Practical Implications:

LEAD is a lightweight, plug-and-play decoding strategy that can be integrated into existing MLRMs without additional training costs.
It significantly reduces multimodal hallucinations across a wide range of benchmarks and model architectures.
The method improves reasoning efficiency (shorter chains, higher sample efficiency) while enhancing accuracy.
The visual anchor injection mechanism provides a simple way to enhance visual grounding during uncertain reasoning, addressing a key weakness observed in hallucination-prone states.

Conclusion

The paper identifies a strong correlation between transition words, high-entropy states, and hallucinations in MLRMs, and finds that hallucination-associated high-entropy tokens receive lower visual attention.
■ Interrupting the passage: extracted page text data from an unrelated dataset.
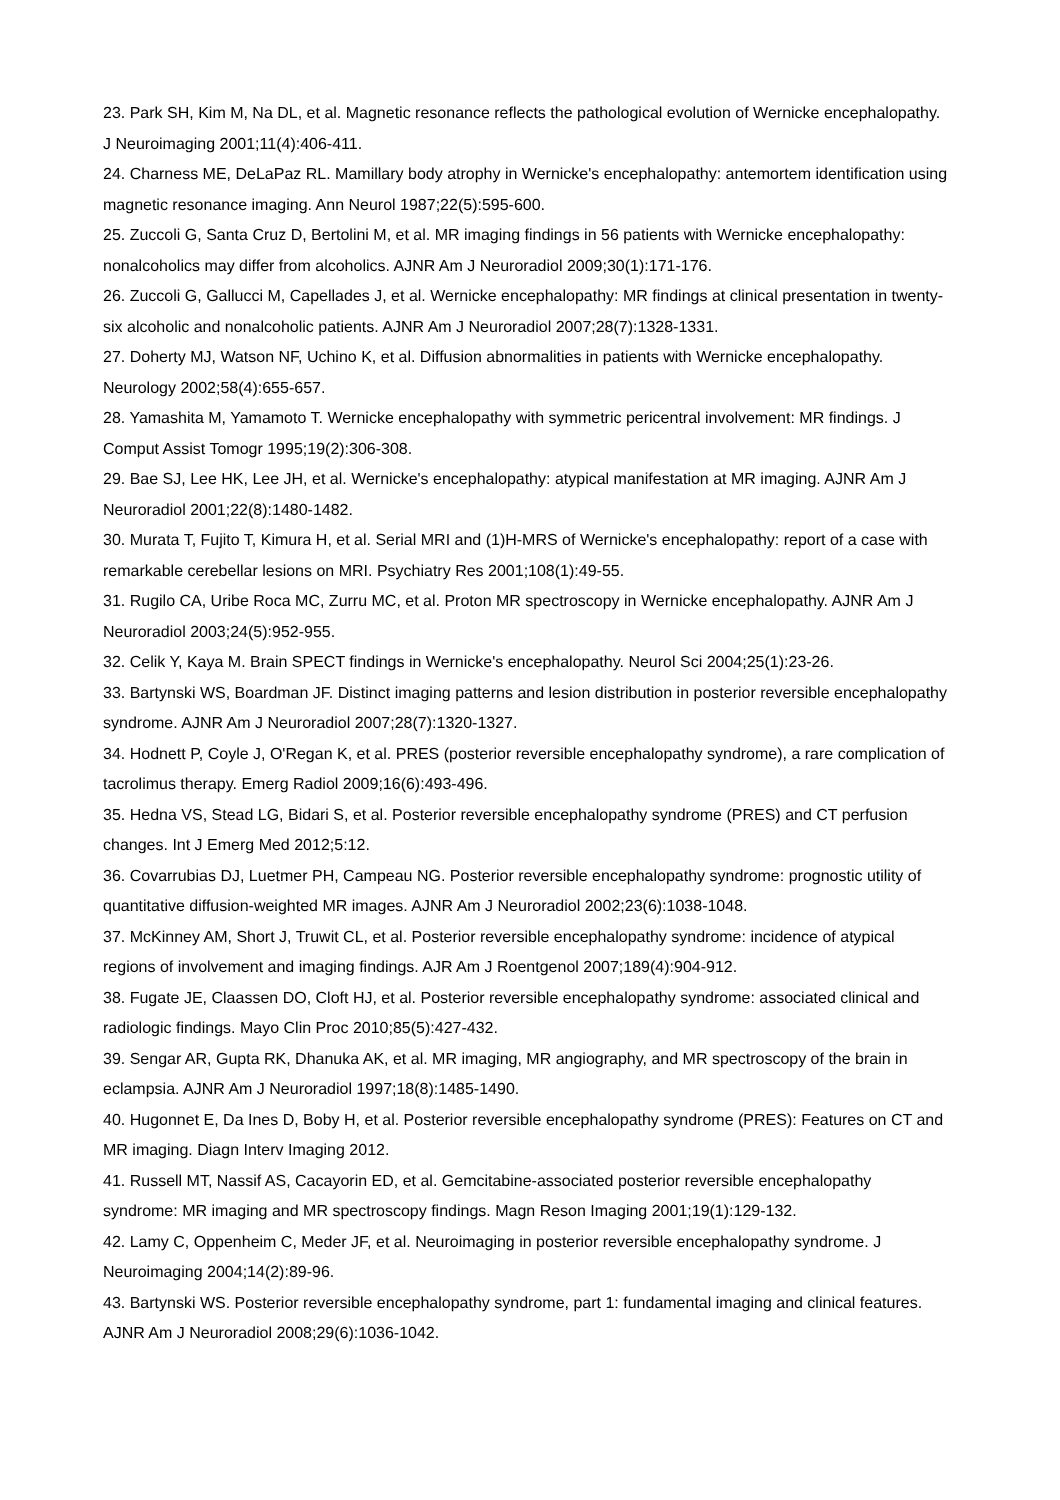23. Park SH, Kim M, Na DL, et al. Magnetic resonance reflects the pathological evolution of Wernicke encephalopathy. J Neuroimaging 2001;11(4):406-411.
24. Charness ME, DeLaPaz RL. Mamillary body atrophy in Wernicke's encephalopathy: antemortem identification using magnetic resonance imaging. Ann Neurol 1987;22(5):595-600.
25. Zuccoli G, Santa Cruz D, Bertolini M, et al. MR imaging findings in 56 patients with Wernicke encephalopathy: nonalcoholics may differ from alcoholics. AJNR Am J Neuroradiol 2009;30(1):171-176.
26. Zuccoli G, Gallucci M, Capellades J, et al. Wernicke encephalopathy: MR findings at clinical presentation in twenty-six alcoholic and nonalcoholic patients. AJNR Am J Neuroradiol 2007;28(7):1328-1331.
27. Doherty MJ, Watson NF, Uchino K, et al. Diffusion abnormalities in patients with Wernicke encephalopathy. Neurology 2002;58(4):655-657.
28. Yamashita M, Yamamoto T. Wernicke encephalopathy with symmetric pericentral involvement: MR findings. J Comput Assist Tomogr 1995;19(2):306-308.
29. Bae SJ, Lee HK, Lee JH, et al. Wernicke's encephalopathy: atypical manifestation at MR imaging. AJNR Am J Neuroradiol 2001;22(8):1480-1482.
30. Murata T, Fujito T, Kimura H, et al. Serial MRI and (1)H-MRS of Wernicke's encephalopathy: report of a case with remarkable cerebellar lesions on MRI. Psychiatry Res 2001;108(1):49-55.
31. Rugilo CA, Uribe Roca MC, Zurru MC, et al. Proton MR spectroscopy in Wernicke encephalopathy. AJNR Am J Neuroradiol 2003;24(5):952-955.
32. Celik Y, Kaya M. Brain SPECT findings in Wernicke's encephalopathy. Neurol Sci 2004;25(1):23-26.
33. Bartynski WS, Boardman JF. Distinct imaging patterns and lesion distribution in posterior reversible encephalopathy syndrome. AJNR Am J Neuroradiol 2007;28(7):1320-1327.
34. Hodnett P, Coyle J, O'Regan K, et al. PRES (posterior reversible encephalopathy syndrome), a rare complication of tacrolimus therapy. Emerg Radiol 2009;16(6):493-496.
35. Hedna VS, Stead LG, Bidari S, et al. Posterior reversible encephalopathy syndrome (PRES) and CT perfusion changes. Int J Emerg Med 2012;5:12.
36. Covarrubias DJ, Luetmer PH, Campeau NG. Posterior reversible encephalopathy syndrome: prognostic utility of quantitative diffusion-weighted MR images. AJNR Am J Neuroradiol 2002;23(6):1038-1048.
37. McKinney AM, Short J, Truwit CL, et al. Posterior reversible encephalopathy syndrome: incidence of atypical regions of involvement and imaging findings. AJR Am J Roentgenol 2007;189(4):904-912.
38. Fugate JE, Claassen DO, Cloft HJ, et al. Posterior reversible encephalopathy syndrome: associated clinical and radiologic findings. Mayo Clin Proc 2010;85(5):427-432.
39. Sengar AR, Gupta RK, Dhanuka AK, et al. MR imaging, MR angiography, and MR spectroscopy of the brain in eclampsia. AJNR Am J Neuroradiol 1997;18(8):1485-1490.
40. Hugonnet E, Da Ines D, Boby H, et al. Posterior reversible encephalopathy syndrome (PRES): Features on CT and MR imaging. Diagn Interv Imaging 2012.
41. Russell MT, Nassif AS, Cacayorin ED, et al. Gemcitabine-associated posterior reversible encephalopathy syndrome: MR imaging and MR spectroscopy findings. Magn Reson Imaging 2001;19(1):129-132.
42. Lamy C, Oppenheim C, Meder JF, et al. Neuroimaging in posterior reversible encephalopathy syndrome. J Neuroimaging 2004;14(2):89-96.
43. Bartynski WS. Posterior reversible encephalopathy syndrome, part 1: fundamental imaging and clinical features. AJNR Am J Neuroradiol 2008;29(6):1036-1042.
Motivated by these observations, the proposed Latent Entropy-Aware Decoding (LEAD) framework adaptively switches between discrete and latent semantic representations based on token-level entropy, while injecting visual guidance during high-uncertainty phases.

Extensive evaluations demonstrate that LEAD consistently strengthens reasoning reliability and significantly reduces multimodal hallucinations across both general-purpose and scientific benchmarks, offering an effective, training-free solution for improving MLRM robustness.